Я один был в туфлях. Сопровождавшие меня муллы сняли их при входе. Но мне, владевшему имаматом, как узнал я впоследствии, и не надо было придерживаться этого обычая.
Я, Аменопис, сидел на месте законных потомков Магомета, и мне начинало уже казаться, что я вижу какой-то сон при виде нескончаемой вереницы простиравшихся передо мной правоверных, складывавших передо мной самые разнообразные дары, принимаемые за меня Эль-Ассой.
Надо было видеть восторг, с которым приближались ко мне эти люди, и восторг, с которым они отдавали свои дары давно ожидаемому ими наместнику Магомета, наконец явившемуся, чтоб вести их к утраченной истине и дать им потерянное могущество!
Эта церемония, продолжавшаяся до солнечного заката, наконец окончилась. Усталость моя дошла до такой степени, что я едва мог двигаться.

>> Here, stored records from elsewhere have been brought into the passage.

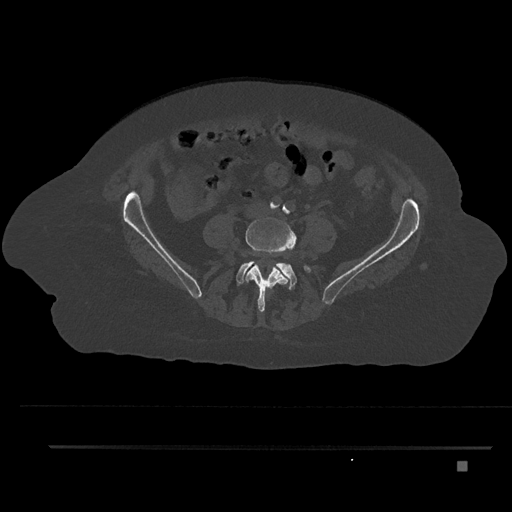
CT including the spine, one axial slice. Position 64 of 797 along the scan axis. 120 kVp. Bone window (W 1800 / L 400 HU). 512 × 512 image matrix, field of view 437 × 437 mm. Female patient, age 76 years. From the clinical record (not read from this slice): primary cancer: lung; vertebrae with lytic lesions (as recorded): T11, L3.
Outlined on this slice (semi-automatic segmentation, software-assisted and operator-edited):
- L4 vertebra: bounding box (x1, y1, x2, y2) in pixels: (245, 217, 296, 312)
- L5 vertebra: (236, 261, 311, 289)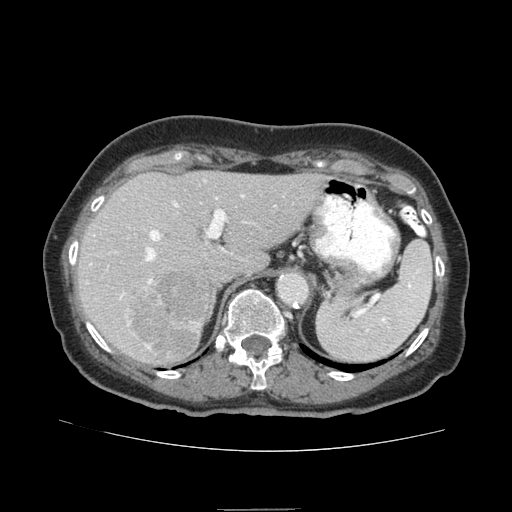
Contrast-enhanced abdominal CT (liver protocol), one axial slice; position 54 of 95 along the scan axis; reconstruction kernel STANDARD; 140 kVp; soft-tissue window (W 400 / L 40 HU); 2.5 mm slice thickness; 512 × 512 image matrix. From the clinical record (not read from this slice): diagnosis: hepatocellular carcinoma (patient treated with transarterial chemoembolisation; whether this scan precedes or follows treatment is not stated here); TNM stage (as recorded): Stage-IVA; Child-Pugh class: B.
Annotated regions visible in this slice (semi-automatic segmentation, software-assisted and operator-edited):
- liver parenchyma outside the tumour (the mass and vessels are separate outlines, so this box may not span the whole liver): bounding box <76,170,327,364> (left, top, right, bottom; pixels)
- mass: <128,272,213,357>
- portal vein: <120,195,244,349>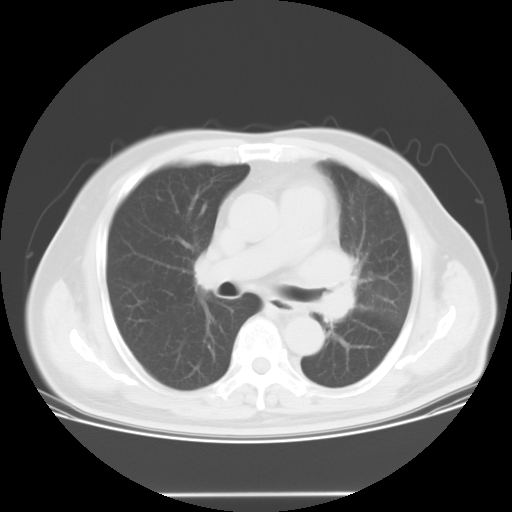
Chest CT, one axial slice; position 17 of 28 along the scan axis; 120 kVp; lung window (W 1500 / L -600 HU); 10 mm slice thickness; 512 × 512 image matrix, field of view 398 × 398 mm. Male patient, age 61 years. From the clinical record (not read from this slice): clinical TNM (as recorded): T3 N1 M1.
Annotated regions visible in this slice (rectangle marked by the reading radiologist):
- lung tumour (recorded histology: small cell carcinoma): bounding box <321,236,367,327> (left, top, right, bottom; pixels)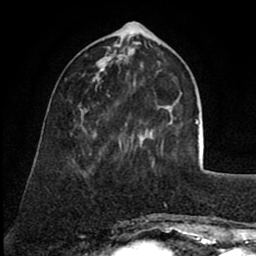
Breast MRI (dynamic contrast-enhanced), one axial slice; position 25 of 80 along the scan axis; cropped to one breast; dynamic contrast-enhanced series, time point 2 of 8 at this slice position (early post-contrast); 1.5 T; TE 2.6 ms, TR 5.6 ms; 256 × 256 image matrix, field of view 170 × 170 mm. Female patient.
Outlined on this slice (semi-automatically segmented with operator editing):
- enhancing-tissue mask used for the functional tumour volume (all voxels passing the contrast-enhancement thresholds inside the analysis volume; usually the tumour): bounding box [x1, y1, x2, y2] px = [119, 139, 163, 152]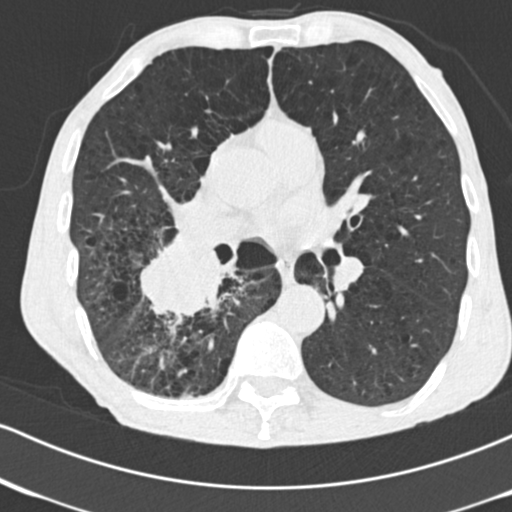
Chest CT (low-dose screening protocol), one axial image. Second screening round (one year after baseline). Lung window (W 1500 / L -600 HU). 2 mm slice thickness. Slice 95 of 182 in the series. 512 × 512 image matrix, field of view 316 × 316 mm. Male, age 64 years at enrolment. Current smoker at enrolment.
Lesion marked by an expert reader, box from (x=129, y=228) to (x=240, y=331) px. Reader record for this screening exam (exam-level; its link to the box is not recorded): non-calcified nodule or mass ≥4 mm, 52 × 37 mm, spiculated (stellate) margins, soft tissue attenuation, pre-existing on the prior screen: no.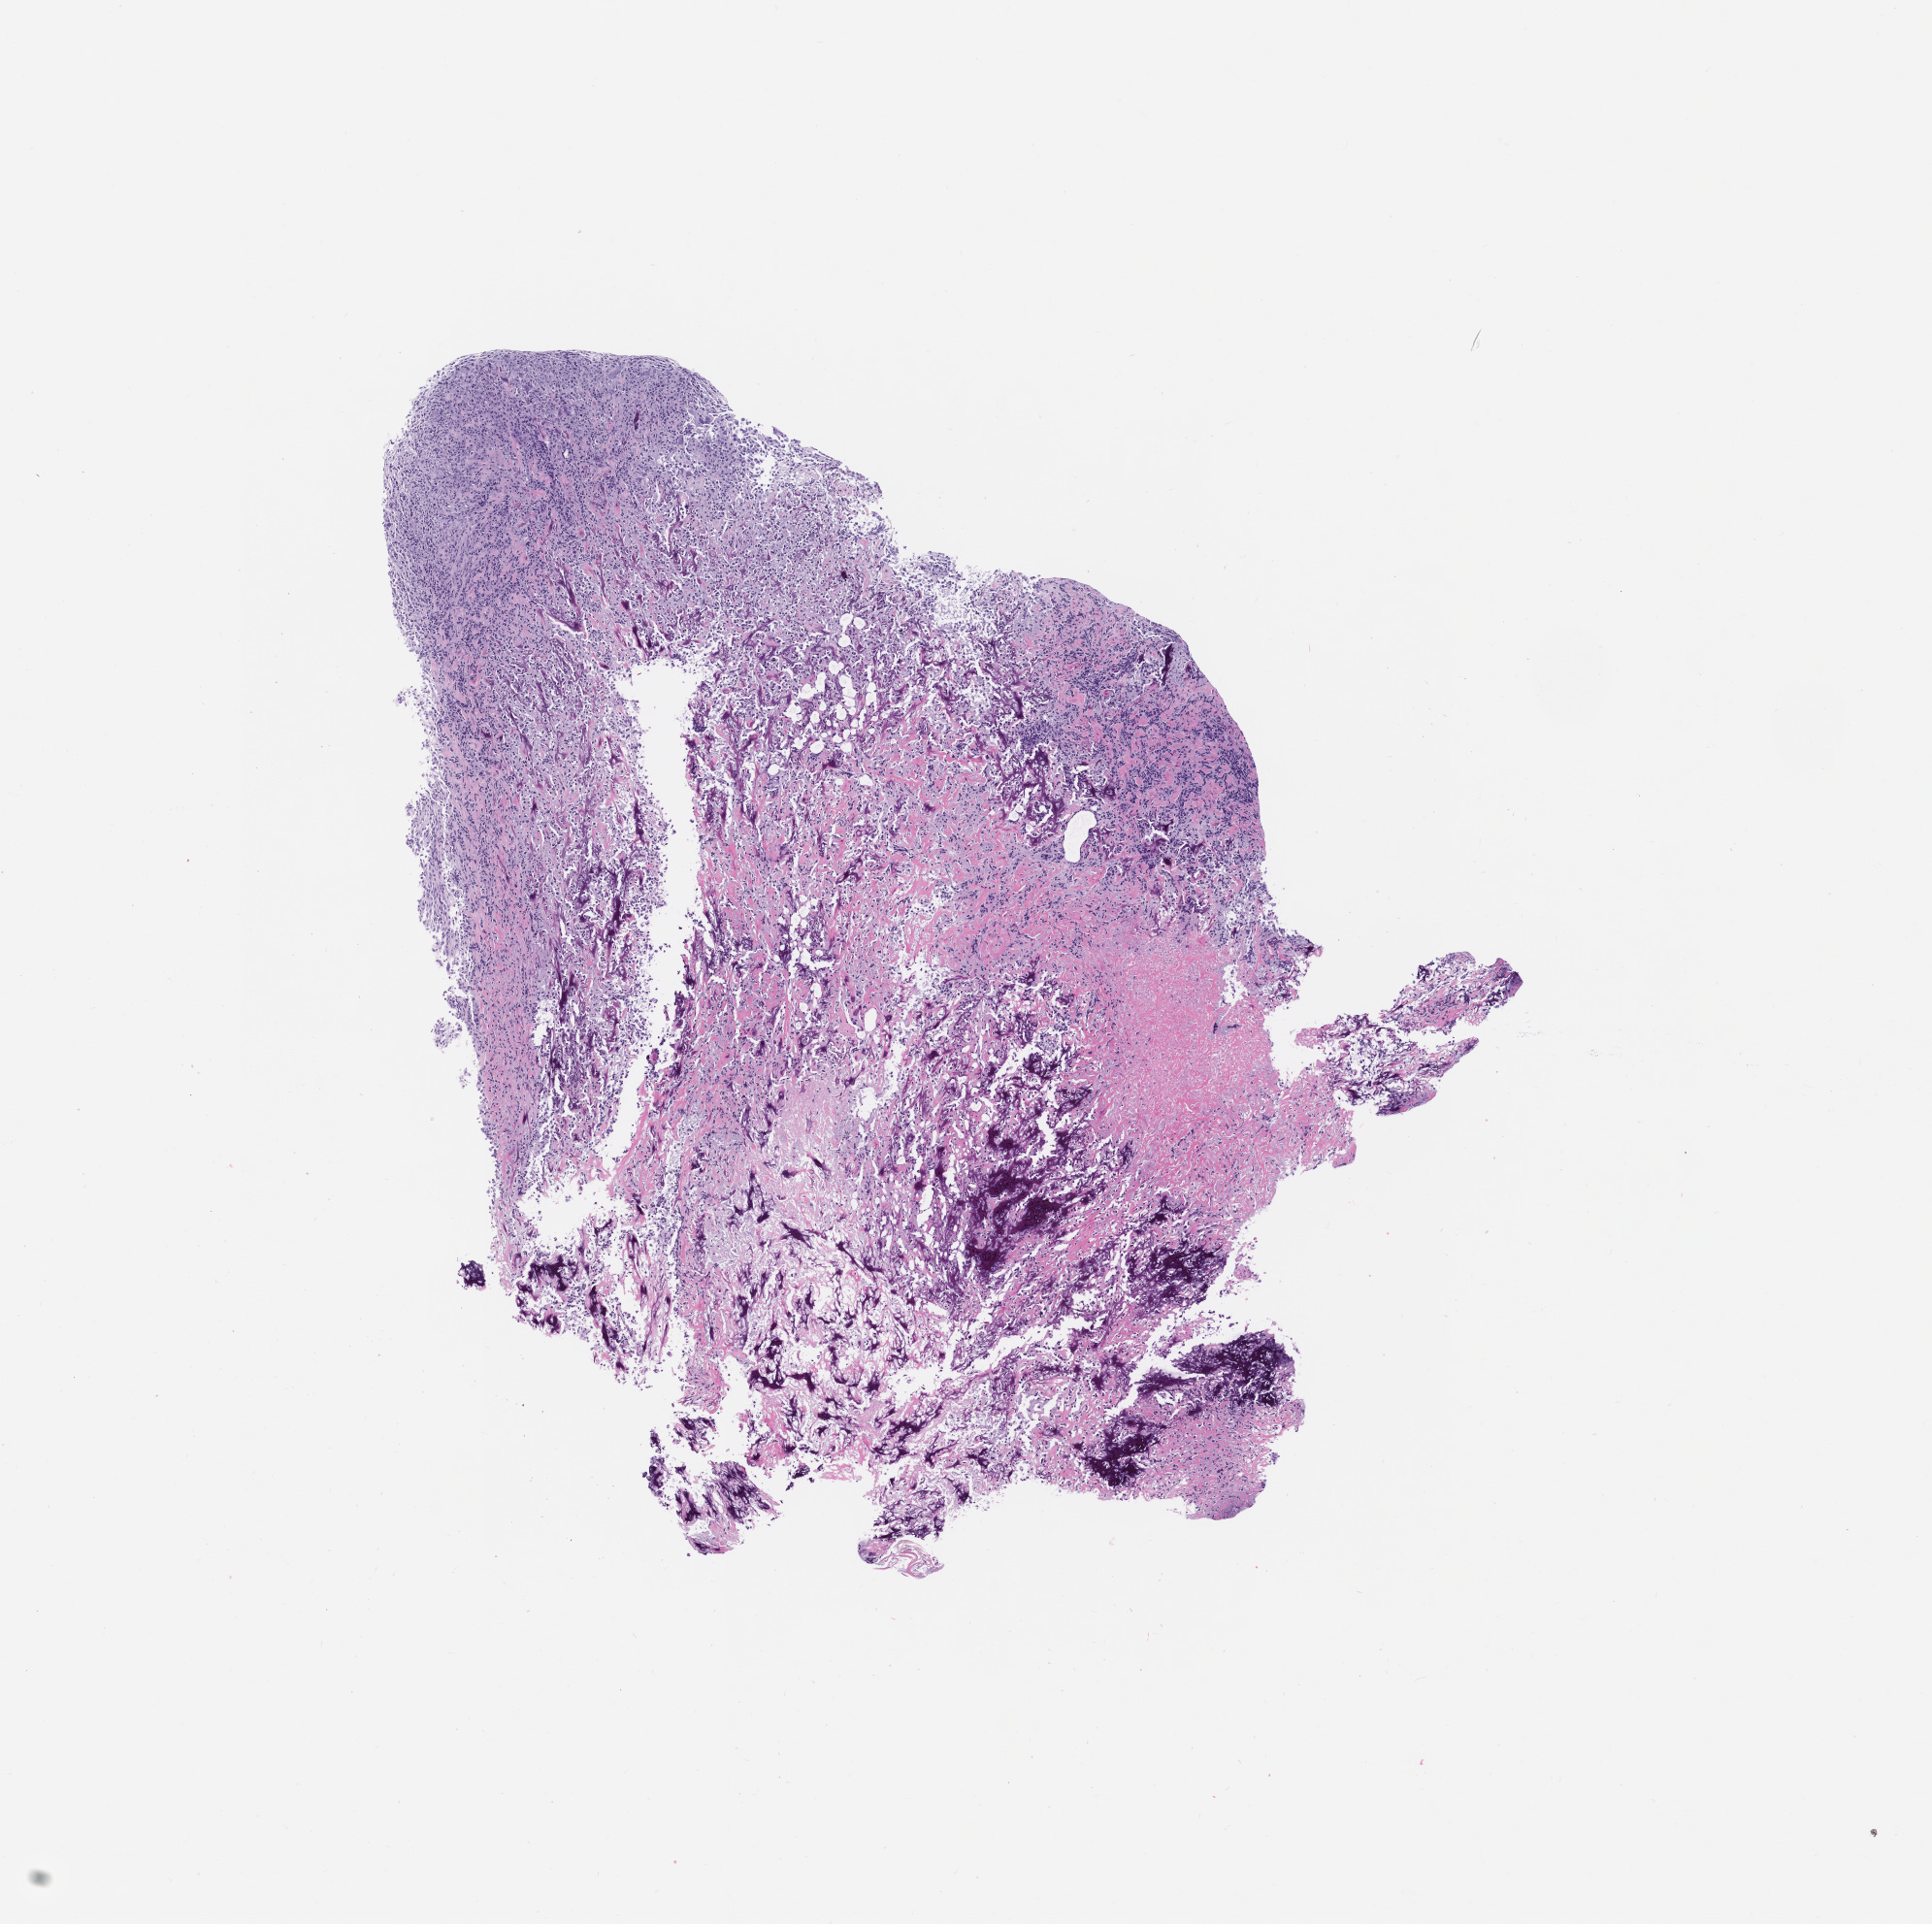
Haematoxylin and eosin whole-slide image of a patient-derived xenograft (PDX) tumor grown in a mouse, passage 0 — whole scanned area (about 8.0 x 7.9 mm) shown as a low-resolution overview; formalin-fixed paraffin-embedded section; originating tumor site category: bone.
Originating patient diagnosis: Osteosarcoma.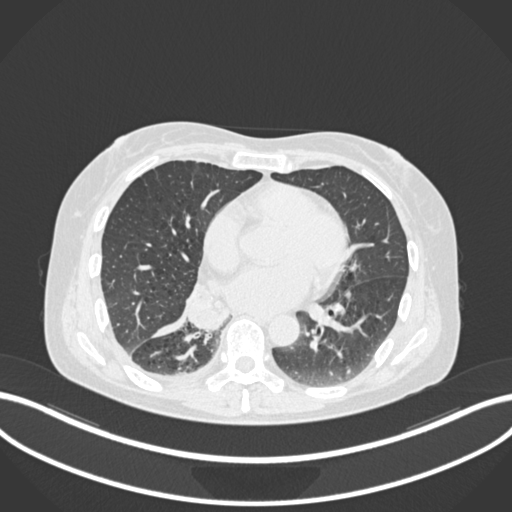
Chest CT, one axial slice; slice 69 of 168 in the series (ordered by position); lung window (W 1500 / L -600 HU); 512 × 512 image matrix. Female patient, age 63 years. Case-level facts recorded for this patient, not image findings: clinical TNM (as recorded): T1c N0 M0.
Structures marked on this image (rectangle marked by the reading radiologist):
- lung tumour (recorded histology: adenocarcinoma): bounding box (x1, y1, x2, y2) in pixels: (183, 282, 232, 332)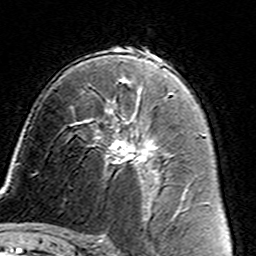
Breast MRI (dynamic contrast-enhanced), one axial slice. Slice 87 of 160 in the series (ordered by position). Cropped to one breast. Dynamic contrast-enhanced series, time point 2 of 7 at this slice position (early post-contrast). 3 T. TE 4.6 ms, TR 7.4 ms. 1 mm slice thickness. 256 × 256 image matrix, field of view 144 × 144 mm. Female patient.
Annotated regions visible in this slice (semi-automatically segmented with operator editing):
- enhancing-tissue mask used for the functional tumour volume (all voxels passing the contrast-enhancement thresholds inside the analysis volume; usually the tumour): bounding box (x1, y1, x2, y2) in pixels: (88, 105, 161, 187)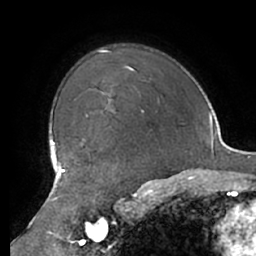
Breast MRI (dynamic contrast-enhanced), one axial slice. Position 54 of 66 along the scan axis. Cropped to one breast. Dynamic contrast-enhanced series, time point 2 of 7 at this slice position (early post-contrast). 1.5 T. TE 2.9 ms, TR 6.1 ms. 2.4 mm slice thickness. 256 × 256 image matrix, field of view 180 × 180 mm. Female patient.
Outlined on this slice (semi-automatic segmentation, software-assisted and operator-edited):
- enhancing-tissue mask used for the functional tumour volume (all voxels passing the contrast-enhancement thresholds inside the analysis volume; usually the tumour): bounding box <80,143,83,146> (left, top, right, bottom; pixels)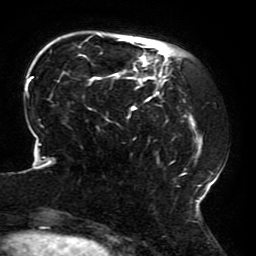
Breast MRI (dynamic contrast-enhanced), one axial slice. Cropped to one breast. Dynamic contrast-enhanced series, time point 2 of 6 at this slice position (early post-contrast). 3 T. TE 4.2 ms, TR 8 ms. 1.2 mm slice thickness. 256 × 256 image matrix, field of view 200 × 200 mm. Female patient.
Structures marked on this image (semi-automatically segmented with operator editing):
- enhancing-tissue mask used for the functional tumour volume (all voxels passing the contrast-enhancement thresholds inside the analysis volume; usually the tumour): bounding box (x1, y1, x2, y2) in pixels: (23, 34, 213, 214)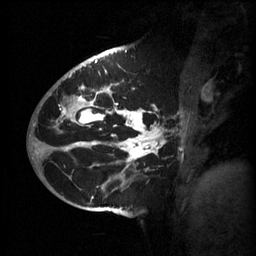
Breast MRI (dynamic contrast-enhanced), one sagittal slice; position 35 of 60 along the scan axis; 3 images stored at this slice position (order not interpretable as contrast timing); 1.5 T; TE 4.2 ms, TR 11 ms; 2 mm slice thickness; 256 × 256 image matrix, field of view 220 × 220 mm. Female patient, age 51 years.
Annotated regions visible in this slice (semi-automatic segmentation, software-assisted and operator-edited):
- analysis volume of interest (the breast-tissue region the enhancement analysis was run in; not a lesion): bounding box [x1, y1, x2, y2] px = [63, 80, 186, 201]
- tumour enhancement mask (voxels above the 70 % enhancement threshold inside the analysis volume of interest): [63, 84, 166, 199]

- Эль-Асса, - сказал я, когда последний из правоверных положил к ногам моим свой дар и облобызал край моей одежды, - после долгого моего поста и молитвенного созерцания я чувствую потребность в отдыхе.
Я встал с места и по знакомой уже дороге направился к моему так неожиданно приобретенному мною жилищу. Я прошел было в ту же комнату, куда ввел меня первый раз Эль-Асса, безотлучно следовавший за мной. Но он не остановился здесь и повел меня в другую половину дома. Здесь, перед закрытыми дверями, охраняемыми вооруженным прислужником, он остановился.
- Отпусти раба твоего, повелитель! Да снизойдет к тебе спокойный сон и да хранит тебя сниспосланный Аллахом ангел! - С этими словами он простерся передо мной и облобызал полу моего халата. Я положил руку на его чалму, и он с низкими поклонами, пятясь задом, удалился.